Using two linodes for one site

I would like to setup my site to run mysql on one linode and apache or nginx on the other linode. In doing so, I have the following questions:

1) Which linode would be expected to endure the higher load of the two, given that I have a "normal" web app that uses on average 8-10 optimized queries per pageview? Is it more straining for the web server or mysql? The webserver linode would run PHP since my site is a PHP based site, and the PHP isn't that "heavy" either.

2) Is this tactics needed at all? My site sees about 200,000 pageviews / day and has a query stats of about 25 queries / second. Most queries are optimized i.e. there's no real strain on mysql other than normal operations, selecting from index and such. But the question is whether or not I should just get a "big enough" linode instead of having two separate?

3) Can I setup one linode to host mysite.com and the other linode to host mysql.mysite.com or will it be a problem to have the same main domain separated over two different linodes by using sub-domains as suggested i.e. mysql.mysite.com on 1 linode and mysite.com on the other?

4) Would you care to suggest a good startingpoint for the two linodes. As I understand it, I can "combine" the bandwidth from all my linodes before there's any overage cost. Correct? So, would I be ok in starting with two 360 linodes for this or is that too tiny?

I sincerely appreciate any answers / experience you may have on this. Btw I know of the post about this in the library but it doesnät really adress the above issues.

Thanks much.

19 Replies

If your application makes optimized queries and has a good caching strategy, there's no reason a single Linode 512 shouldn't be able to pump out 200K page view per day. Especially if all static files are served by nginx. Give MySQL approx. 1/4 of your RAM, and spawn a dozen PHP processes. It should work fine, unless your app is terribly written.
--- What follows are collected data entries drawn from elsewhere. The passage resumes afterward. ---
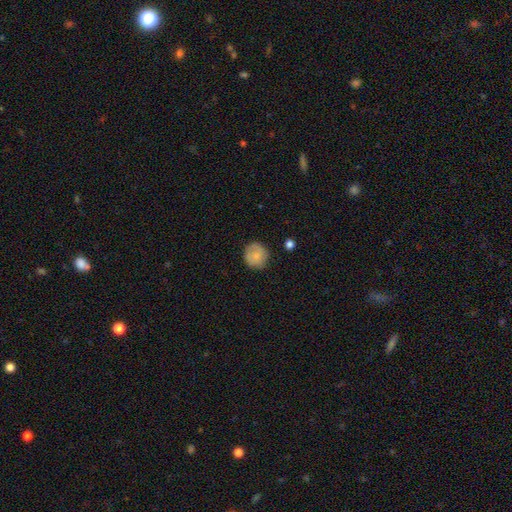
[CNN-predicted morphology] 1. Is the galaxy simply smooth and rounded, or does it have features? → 77% smooth, 15% featured or disk, 8% star or artifact.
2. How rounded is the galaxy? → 89% round, 10% in between, 1% cigar-shaped.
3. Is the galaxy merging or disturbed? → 80% none, 15% minor disturbance, 3% major disturbance, 2% merger.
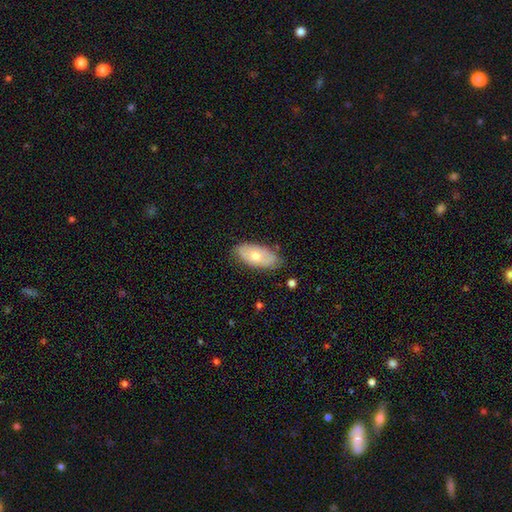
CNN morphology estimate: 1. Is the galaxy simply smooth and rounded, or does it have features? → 60% smooth, 34% featured or disk, 6% star or artifact.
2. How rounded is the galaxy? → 92% in between, 5% cigar-shaped, 3% round.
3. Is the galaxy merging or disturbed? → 74% none, 20% minor disturbance, 4% major disturbance, 2% merger.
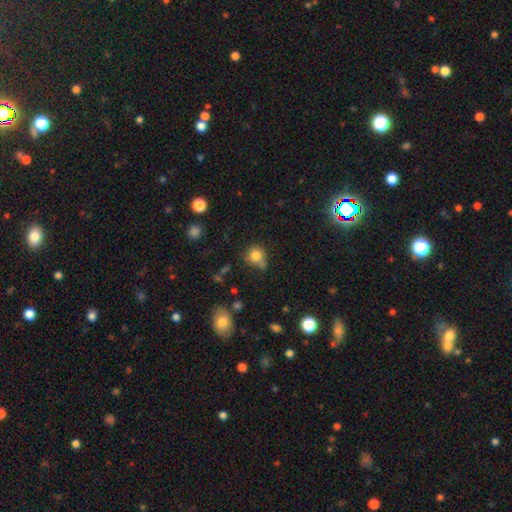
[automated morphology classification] Q: Smooth or featured?
A: smooth (79%); runner-up: star or artifact (12%)
Q: How rounded?
A: round (80%); runner-up: in between (19%)
Q: Merging?
A: none (55%); runner-up: minor disturbance (24%)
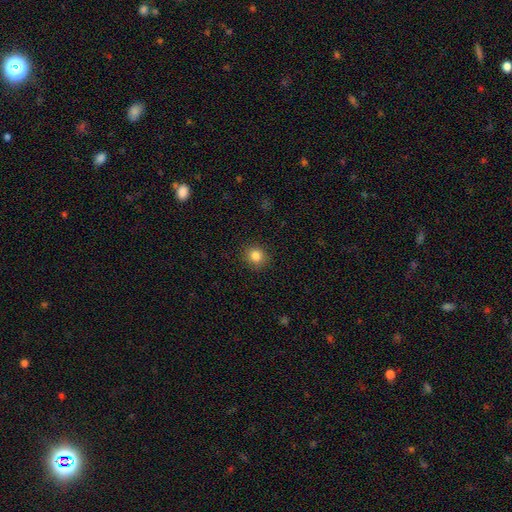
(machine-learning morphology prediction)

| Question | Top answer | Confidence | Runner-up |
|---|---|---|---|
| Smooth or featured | smooth | 84% | star or artifact (11%) |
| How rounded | round | 84% | in between (16%) |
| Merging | none | 90% | minor disturbance (7%) |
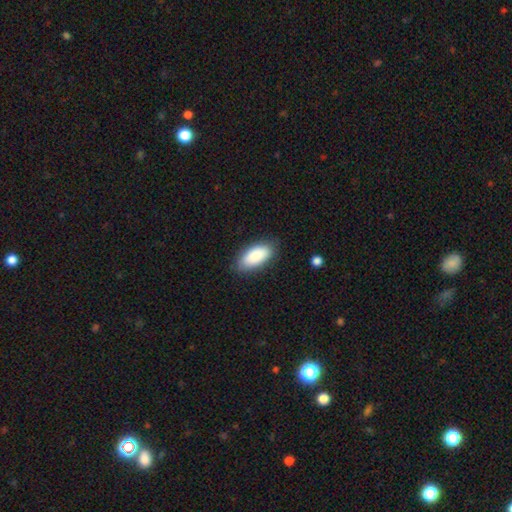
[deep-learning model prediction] Morphology: type=smooth (88%); roundness=in between (90%); merging=none (84%).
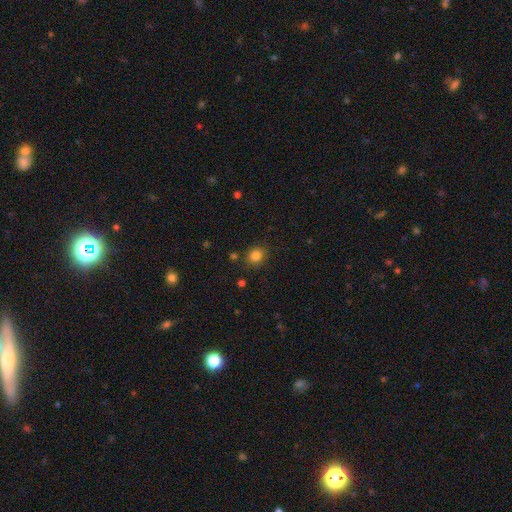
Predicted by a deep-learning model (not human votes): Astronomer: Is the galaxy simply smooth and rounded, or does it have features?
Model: smooth — 83%.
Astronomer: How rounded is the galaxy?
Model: round — 74%.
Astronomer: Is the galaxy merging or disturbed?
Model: none — 83%.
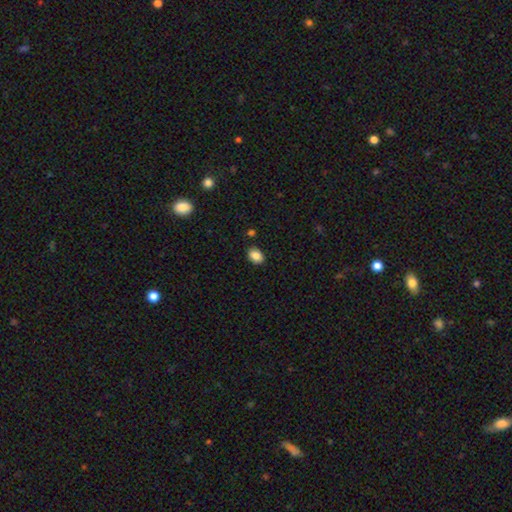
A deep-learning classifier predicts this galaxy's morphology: A smooth galaxy with no disk features (87%) that is in between round and cigar-shaped (76%).

Vote fractions:
- Smooth or featured? smooth: 87% / star or artifact: 9% / featured or disk: 5%
- How rounded? in between: 76% / round: 23% / cigar-shaped: 1%
- Merging? none: 86% / minor disturbance: 9% / merger: 2% / major disturbance: 2%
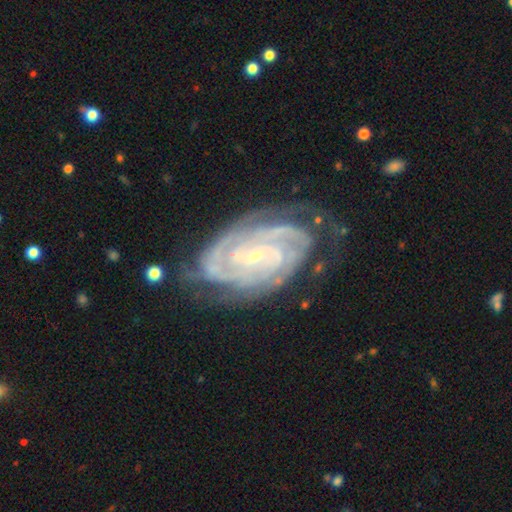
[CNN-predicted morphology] Smooth or featured? Predicted: featured or disk (p=0.92). Edge-on disk? Predicted: no (p=0.97). Bar? Predicted: weak (p=0.42). Spiral arms? Predicted: yes (p=0.98). Spiral winding? Predicted: tight (p=0.78). Spiral arm count? Predicted: 2 (p=0.30). Bulge size? Predicted: small (p=0.80). Merging? Predicted: none (p=0.70).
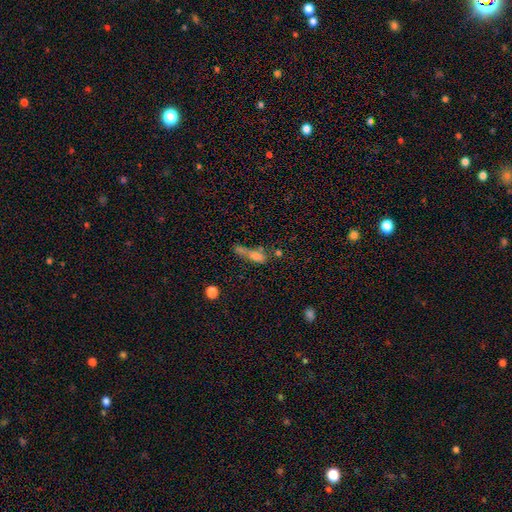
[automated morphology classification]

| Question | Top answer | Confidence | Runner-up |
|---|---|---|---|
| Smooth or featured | smooth | 55% | featured or disk (27%) |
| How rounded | cigar-shaped | 47% | in between (44%) |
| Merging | none | 32% | merger (30%) |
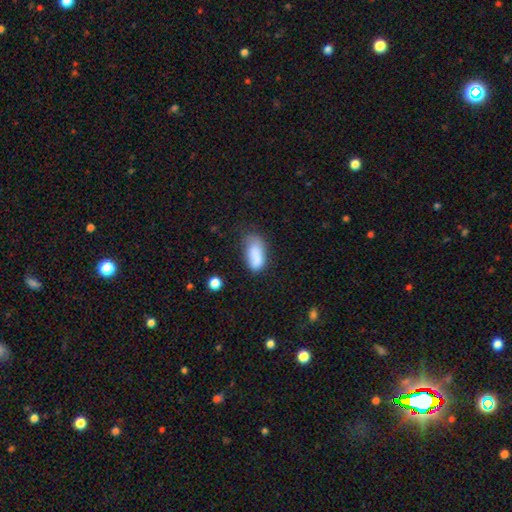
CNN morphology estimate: Smooth or featured? smooth (83%)
How rounded? in between (88%)
Merging? none (44%)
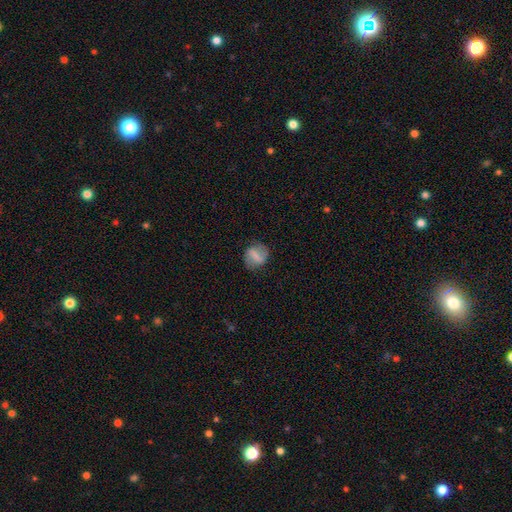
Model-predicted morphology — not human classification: Overall: smooth (53%; featured or disk 37%). How rounded: round (59%; in between 37%). Merging: none (75%).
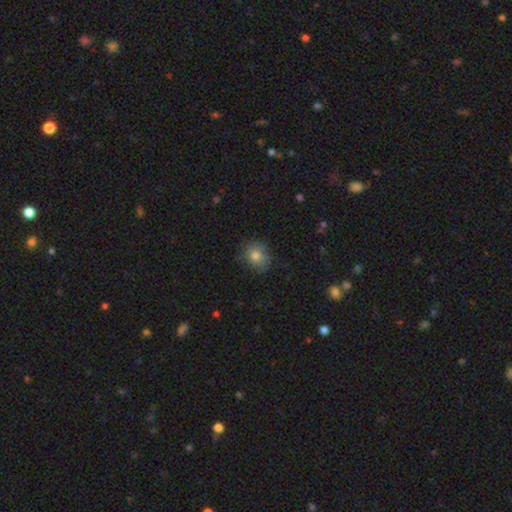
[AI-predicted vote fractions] smooth_or_featured: smooth (p=0.80) [alt: star or artifact p=0.11]
how_rounded: round (p=0.72) [alt: in between p=0.27]
merging: none (p=0.76) [alt: minor disturbance p=0.18]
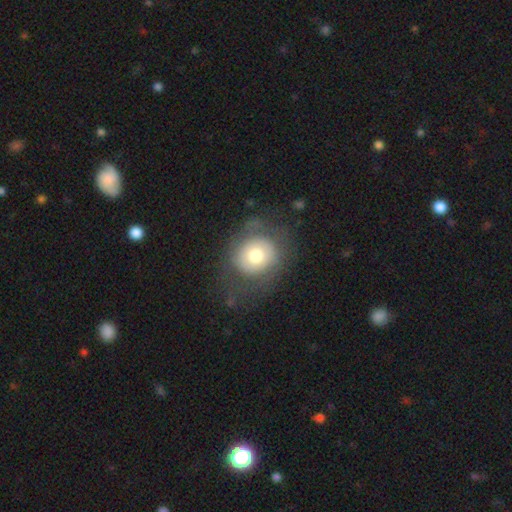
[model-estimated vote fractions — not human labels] This is likely a smooth galaxy (65%). How rounded: clearly round (82%). Merging: likely none (65%).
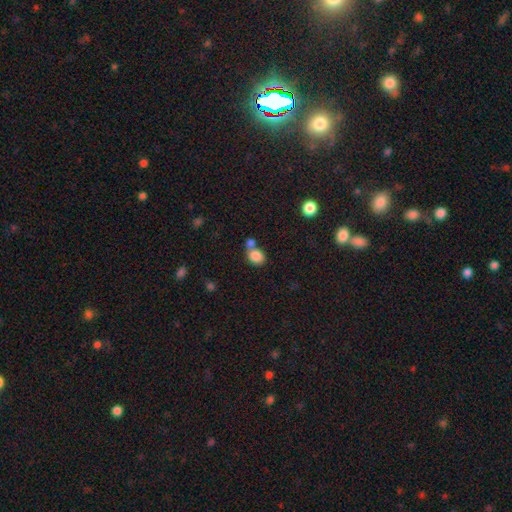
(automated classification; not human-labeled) Q: Smooth or featured?
A: smooth (84%); runner-up: star or artifact (9%)
Q: How rounded?
A: round (52%); runner-up: in between (47%)
Q: Merging?
A: none (45%); runner-up: merger (41%)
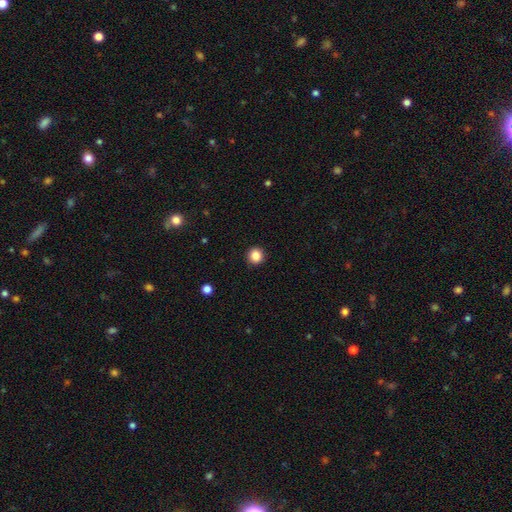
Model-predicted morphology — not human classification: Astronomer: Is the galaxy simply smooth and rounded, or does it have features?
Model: smooth — 85%.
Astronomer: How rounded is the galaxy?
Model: round — 92%.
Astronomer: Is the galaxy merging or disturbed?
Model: none — 92%.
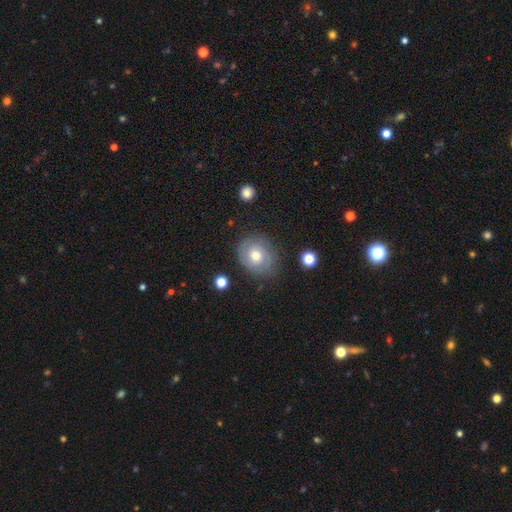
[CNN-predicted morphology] This is possibly a smooth galaxy (57%). How rounded: likely round (71%). Merging: likely none (75%).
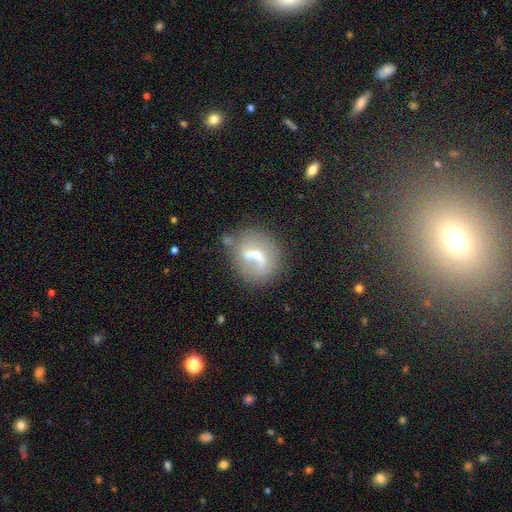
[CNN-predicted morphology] A featured or disk galaxy (51%). Merging: none (46%).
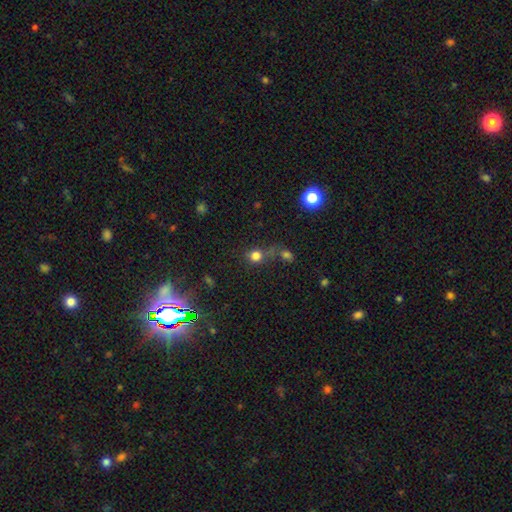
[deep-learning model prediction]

If, for some reason, a 512 is not big enough for you, you can just upgrade it until it's enough. You can upgrade all the way to 4096 and even beyond. Also, one server is easier to manage than two servers.

So IMO there's not much to be gained by splitting the web server and the DB server for your workload, unless you're looking to build some sort of high-availability (automatic fallback) cluster.

At that load you will be fine on a 512mb, I run something that takes more hits than than and uses seriously non optimized queries (it's really old code…too busy to update) and it performs perfectly.

It's easier to expand vertically instead of horizontally (i.e. bigger server vs more servers). The only reasons for more servers are

1) High Availability

2) Geo location

Remember that if you split your database and web server you're introducing network latency into the mix which will actually slow things down a bit, ok nodes in the same datacentre will minimise this but still it won't be as fast as locally serving it.

If you're having load issues on your 512 you need to investigate your bottle necks.

Thanks much, both of you, for the answers.

That's just awesome that a single 512 would probably cut it.

I'm thinking I'll be needing some more bandwidth though but that shouldn't be a problem.

@hybinet: a couple of quick followup questions for you.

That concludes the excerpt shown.